Но Осадчий заговорил:
– Не деньги, Гуров. А осознание того, что дураки, карьеристы, люди, у которых в голове мозгов меньше, чем у меня в заднице, мной распоряжаются. И меня же, работягу, пахаря – поверьте, я был очень сильным оперативником! – презирают. Ноги об меня и мне подобных вытереть готовы. Я, понимаете, я должен был возглавить областное управление, а не этот дремучий дебил Беззубов. Но у него же однокашник – замминистра! Они же в молодости в преферанс вместе сражались.
"Я тебе верю, – подумал Гуров. – Ты наверняка был отличной охотничьей собакой. Чуткой, хваткой, клыкастой. Как же тебя в шакалью стаю-то занесло?"
– Знаете, что стало последней каплей? – Осадчий прищурился, вспоминая. Видно было, что воспоминания эти до сих пор ранят его. – Это случилось десять лет назад, вы точно все вычислили. Эпизод, мелочь, мимо которых обычно проходишь. Моя жена заведовала тогда детским садом. Самым обычным, муниципальным. Для простых смертных. Привели к ним новенького мальчика в младшую группу. Бабушка привела. Все документы у ребенка в полном порядке: направление от РОНО, медкарта. Как положено – осмотрен районным педиатром. Отчего же не принять? Но вот буквально на второй-третий день воспитательница замечает, что малыш постоянно чешется. Посмотрела – сыпь по всему тельцу. Она к детсадовской медсестре. Та смотрит – батюшки! – явная, несомненная чесотка. Обе к заведующей, к моей жене то есть. Чесоточного малыша тут же отправляют домой в сопровождении медсестры. Которая, сдав ребенка на руки бабушке и объяснив ей ситуацию, естественно, ставит в известность об этом прискорбном факте районную детскую поликлинику. А затем – санэпидстанцию. Группу немедленно сажают на жесткий карантин, садик заливают хлоркой. Ни один ребенок больше не заболел! Молодцы, вовремя заметили, приняли меры – скажет любой разумный человек. И ошибется! Поскольку на садик обрушивается гнев начальства. Как могли принять чесоточного?! А в подтексте-то читается: зачем вынесли сор из избы? Зачем поссорили нас с районным педиатром? Почему не спустили на тормозах, почему в санэпидстанцию обратились?! Ах, он бы полсадика перезаразил? Да хоть бы весь! Ах, у него все документы медицинские в полном порядке были?
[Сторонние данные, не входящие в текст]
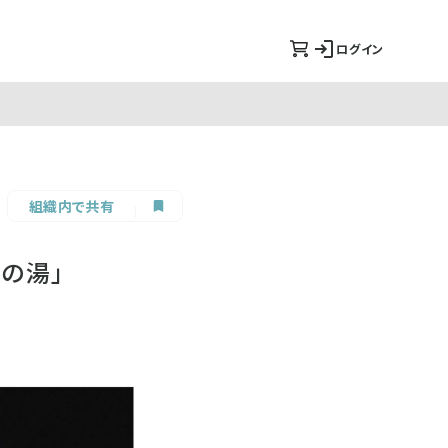
ログイン
組織内で共有
の湯」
А нам чихать на ваши оправдания! Жену, воспитательницу и медсестру штрафуют на месячный оклад. Поймите, не в этих грошах суть, нам на жизнь хватало. Но человек честно сделал свое дело, а ему харкнули в душу. Это как вам? Тогда, после этой истории, у Валюши сердце в первый раз по-серьезному прихватило. А из садика она ушла. Хоть работу свою очень любила. И ее любили дети, вот так. Скажете, частный случай? Ничего он не частный! Кроме того, в этой капельке помоев отражается весь наш помойный океан. В котором, рано или поздно, потонем все мы. Тогда я окончательно пришел к выводу: в этой стране честно работать – себе дороже. Как вам история, а?
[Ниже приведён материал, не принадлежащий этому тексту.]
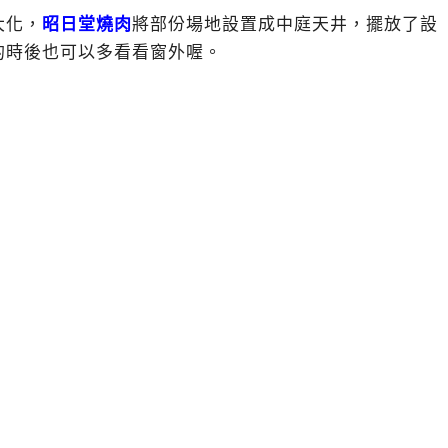
大化，
昭日堂燒肉
將部份場地設置成中庭天井，擺放了設
的時後也可以多看看窗外喔。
Гуров молчал долго. Затем поглядел на совсем сникшего, нервно, словно задыхаясь, теребящего воротник рубашки Осадчего.
– Грустная история. Как ни печально – очень обычная. Я сам таких историй не один десяток могу припомнить, – взгляд Льва стал жестким. – Но есть разница между заведующей детским садиком и ментом вашего калибра, не находите? На вас кровь, Олег Иванович! Хотя бы той молоденькой девчушки-горничной, которая вчера получила пулю при штурме особняка. Да и раньше... Сами-то вы не убивали. Но что это меняет? Нет, ни как человек, ни как профессионал я вас оправдать не могу. И никаких смягчающих обстоятельств в расчет принимать не собираюсь.
Гуров вновь помолчал некоторое время. Осадчий опустил глаза. Не хотел он встречаться взглядами с Гуровым.
– Знаете, Олег Иванович, – продолжал Лев, – ведь Бортников рассуждал сходным образом. Зачем работать честно, когда прямо под носом творится полнейший беспредел? Набитая дура Алина жирует себе у всех на глазах. Жулик Шуршаревич, "пасынок Меркурия", – как сыр в масле катается! А у меня, значит, принципы?! Ну уж фигу вам всем с маслом. Есть Родина, а есть бутербродина. С черной икоркой. И выбор тут однозначен. Так он думал. А закончил – убийством.